Metin alıntısı:
13 Mart 2013 Çarşamba

SA204/AyS7: Çakallar’ın Ölümü

Pundunu  kazarken ölüyorlar.


Acımasızlar; her biri yıllarca sırtlarına geçirdikleri çeşit çeşit uysal hayvan postlarını sıyırdılar sırtlarından. Tek ve kıpkırmızı suratlarla hepsi birbirinin tıpkısı. Kusuyorlar. Kaybettiklerini çok iyi biliyorlar. İki yüzyıllık savaş bu; çıldırmalarını, salyalarla süslü ağızlarını şapırdatarak bağırıp çağırmalarını normal karşılamak gerek. Tuhaftır; teker teker ölüyorlar, teker teker sürükleniyorlar sosyete dilberlerinin gözlerinde tabak büyüklüğündeki karanlık gözlüklerle doluştuğu sosyetenin son şov yeri, müslüman câmilerine. Ama şeytan azapta gerek.
./.
Şeytan azapta gerek. Sülükler ise şişkin leşleriyle ayrık, yayvan, sırnaşık uluyan çakal sesleriyle açıkta. Tanrılarının eti, derisi, kemiği ruhu satıla satıla kurudu. Sakladıkları bütün çirkinlikler sözlerinde, yazılarında parlıyor. Dişleri kan sırıtan bir alışkanlıkla gıcırdıyor; elleri bir kuytu köşede, meydanda boğazlayacak adam arıyor. Alışamıyorlar dışlanmaya, alışamıyorlar ait oldukları çirkefin kokmasına.
../..
Alnı pak askerlerin içine soktukları benzerlerinin tek tek ordudan ayıklanması onları delirtiyor. Vatanına, vatanının insanına ve inançlarına saygı gösteren subaylara hakaretler yağdırıyorlar. Sınırların dışındaki leş yiyicilerle kol kola bir set oluşturarak topluca uluyorlar. Toplanıyorlar; konuşuyorlar gittikçe boşalan salonlarda… Dişileri, erkekleri kaybettikleri gücü dişlerinin arasında kalan masumların etlerinden artıklarla birlikte püskürtüyorlar… Gözleri kanlı, yüzleri simsiyah.
.../…
Gazetelerin köşelerine tutunuyorlar, televizyonların ışıklı ekranlarına. Herkes görsün diye bağırıyorlar, hakaret ediyorlar; sonra basın özgürlüğü yok, konuşmaktan korkuyoruz diyorlar. Girdikleri her şatafatlı mekâna hüzünlü son bakışlarla bakmaya çalışıyorlar; gerçeği çırılçıplak fark edince köşeye sıkışmış boğalar gibi saldırıyorlar, böğürüyorlar.

Kayıt kümesi:
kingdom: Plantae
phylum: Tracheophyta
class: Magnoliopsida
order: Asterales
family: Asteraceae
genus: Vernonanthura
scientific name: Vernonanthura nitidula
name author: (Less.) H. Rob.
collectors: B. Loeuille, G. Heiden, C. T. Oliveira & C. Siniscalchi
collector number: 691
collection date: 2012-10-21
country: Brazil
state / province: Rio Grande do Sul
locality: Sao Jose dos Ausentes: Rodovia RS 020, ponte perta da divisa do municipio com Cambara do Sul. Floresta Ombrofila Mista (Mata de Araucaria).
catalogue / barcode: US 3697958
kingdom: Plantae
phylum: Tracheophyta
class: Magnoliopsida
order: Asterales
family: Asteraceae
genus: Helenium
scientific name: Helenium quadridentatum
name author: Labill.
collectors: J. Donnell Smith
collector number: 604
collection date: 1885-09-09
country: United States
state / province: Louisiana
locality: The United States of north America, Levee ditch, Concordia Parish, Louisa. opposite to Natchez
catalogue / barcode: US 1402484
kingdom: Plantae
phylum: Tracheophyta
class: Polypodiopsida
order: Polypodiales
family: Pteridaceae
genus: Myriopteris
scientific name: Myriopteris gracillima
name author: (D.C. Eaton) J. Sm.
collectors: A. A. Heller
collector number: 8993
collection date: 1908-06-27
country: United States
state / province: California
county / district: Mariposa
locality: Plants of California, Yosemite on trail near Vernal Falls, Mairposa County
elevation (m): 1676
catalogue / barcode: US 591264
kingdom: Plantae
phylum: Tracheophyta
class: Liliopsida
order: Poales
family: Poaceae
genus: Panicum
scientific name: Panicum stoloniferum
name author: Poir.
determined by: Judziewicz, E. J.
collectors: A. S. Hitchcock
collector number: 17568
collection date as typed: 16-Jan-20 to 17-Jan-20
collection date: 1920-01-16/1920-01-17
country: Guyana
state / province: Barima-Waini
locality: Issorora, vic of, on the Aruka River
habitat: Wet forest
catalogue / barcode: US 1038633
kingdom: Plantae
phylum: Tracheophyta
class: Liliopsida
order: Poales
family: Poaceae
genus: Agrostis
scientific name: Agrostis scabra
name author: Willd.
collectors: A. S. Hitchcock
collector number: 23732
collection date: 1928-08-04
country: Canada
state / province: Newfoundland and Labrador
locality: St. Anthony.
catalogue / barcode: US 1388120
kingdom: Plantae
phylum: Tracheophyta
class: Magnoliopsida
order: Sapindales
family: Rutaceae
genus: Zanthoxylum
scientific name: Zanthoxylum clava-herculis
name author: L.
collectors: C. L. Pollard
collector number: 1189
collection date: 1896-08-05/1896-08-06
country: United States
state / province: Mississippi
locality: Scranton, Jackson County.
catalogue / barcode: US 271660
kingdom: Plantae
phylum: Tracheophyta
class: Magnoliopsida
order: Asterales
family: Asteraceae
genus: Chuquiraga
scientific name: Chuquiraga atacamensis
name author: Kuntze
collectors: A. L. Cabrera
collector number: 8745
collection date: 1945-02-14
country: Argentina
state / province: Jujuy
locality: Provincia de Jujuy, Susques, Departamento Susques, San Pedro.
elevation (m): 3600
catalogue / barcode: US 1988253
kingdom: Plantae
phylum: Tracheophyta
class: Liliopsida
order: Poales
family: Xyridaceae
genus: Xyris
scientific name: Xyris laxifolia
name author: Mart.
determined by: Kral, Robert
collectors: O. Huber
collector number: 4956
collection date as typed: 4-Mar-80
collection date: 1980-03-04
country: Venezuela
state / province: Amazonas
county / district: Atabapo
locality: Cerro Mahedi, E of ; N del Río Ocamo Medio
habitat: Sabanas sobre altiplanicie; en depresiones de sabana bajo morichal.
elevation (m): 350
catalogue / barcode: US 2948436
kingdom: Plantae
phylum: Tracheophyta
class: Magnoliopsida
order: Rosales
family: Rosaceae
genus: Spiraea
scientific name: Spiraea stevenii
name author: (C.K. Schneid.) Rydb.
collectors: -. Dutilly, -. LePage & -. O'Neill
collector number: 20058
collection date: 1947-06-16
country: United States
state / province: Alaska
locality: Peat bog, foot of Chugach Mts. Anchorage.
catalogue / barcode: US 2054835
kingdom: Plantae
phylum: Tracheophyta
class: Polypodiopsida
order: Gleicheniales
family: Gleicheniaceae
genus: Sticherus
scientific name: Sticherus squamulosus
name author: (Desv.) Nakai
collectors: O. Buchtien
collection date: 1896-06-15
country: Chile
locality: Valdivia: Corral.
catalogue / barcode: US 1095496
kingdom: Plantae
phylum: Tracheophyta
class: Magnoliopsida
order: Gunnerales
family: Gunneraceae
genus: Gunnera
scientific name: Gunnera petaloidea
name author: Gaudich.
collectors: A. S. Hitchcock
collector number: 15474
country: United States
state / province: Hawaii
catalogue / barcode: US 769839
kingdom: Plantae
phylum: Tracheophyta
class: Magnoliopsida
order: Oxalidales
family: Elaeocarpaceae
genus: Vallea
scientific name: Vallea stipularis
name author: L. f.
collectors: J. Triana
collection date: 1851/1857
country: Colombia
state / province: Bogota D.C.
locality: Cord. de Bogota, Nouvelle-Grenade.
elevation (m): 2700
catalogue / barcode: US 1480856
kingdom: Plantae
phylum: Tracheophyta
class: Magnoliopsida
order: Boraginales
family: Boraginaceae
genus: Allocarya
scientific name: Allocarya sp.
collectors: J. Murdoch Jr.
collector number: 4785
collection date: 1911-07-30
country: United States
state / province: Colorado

Görevler:
a) Kayıtların başından "catalogue / barcode: US 1402484" ifadesinin geçtiği satıra kadar uzanan bölümü (iki uç dahil), alan ve değer sütunlarından oluşan iki sütunlu bir CSV'ye aktarın. Her alan bir satırda yer alsın; her metin tırnak içinde tek bir hücrede dursun ve satır sonları boşluğa çevrilsin.
b) Çakalların ölümünü anlatan metni, gösterilen son cümleden sonra devam ettirin.

Görev yanıtları:
a)
alan,değer
"kingdom:","Plantae"
"phylum:","Tracheophyta"
"class:","Magnoliopsida"
"order:","Asterales"
"family:","Asteraceae"
"genus:","Vernonanthura"
"scientific name:","Vernonanthura nitidula"
"name author:","(Less.) H. Rob."
"collectors:","B. Loeuille, G. Heiden, C. T. Oliveira & C. Siniscalchi"
"collector number:","691"
"collection date:","2012-10-21"
"country:","Brazil"
"state / province:","Rio Grande do Sul"
"locality:","Sao Jose dos Ausentes: Rodovia RS 020, ponte perta da divisa do municipio com Cambara do Sul. Floresta Ombrofila Mista (Mata de Araucaria)."
"catalogue / barcode:","US 3697958"
"kingdom:","Plantae"
"phylum:","Tracheophyta"
"class:","Magnoliopsida"
"order:","Asterales"
"family:","Asteraceae"
"genus:","Helenium"
"scientific name:","Helenium quadridentatum"
"name author:","Labill."
"collectors:","J. Donnell Smith"
"collector number:","604"
"collection date:","1885-09-09"
"country:","United States"
"state / province:","Louisiana"
"locality:","The United States of north America, Levee ditch, Concordia Parish, Louisa. opposite to Natchez"
"catalogue / barcode:","US 1402484"

b)
…./….
Onları görüyorum, üniversitelerde sıraların arkasına saklanmış, tuzak kurarken yakalıyorum. Büyükleri iktidarın dipçaprazlarından beslenmek için okyanus kıyılarından görünen ekranlarda yağ yakıyor. Hiç kimsenin gidemediği yerlere giderek, herkesin söyleyemediklerini söylüyorlar. Bir pundunu kazıyorlar dudakların, gözlerin çarpık şeytanlıklarında. Pundunu  kazarken ölüyorlar.
…../…..
Paraları tükeniyor, ekranların, sahnelerin kırmızı dudaklarını ememiyorlar; aile boyu şan, şöhret, servet ve şehvet havuzundaki su gittikçe boşalıyor. Homoseksüellerini, lezbiyenlerini, ruh hastalarını parlatıp parlatıp herkesin önüne ‘ilah’ diye koyamıyorlar. Kadınların göğüslerinde ısıttıkları şarapları anlatamıyor, nikahsız özgürlükleri tatlandıramıyorlar.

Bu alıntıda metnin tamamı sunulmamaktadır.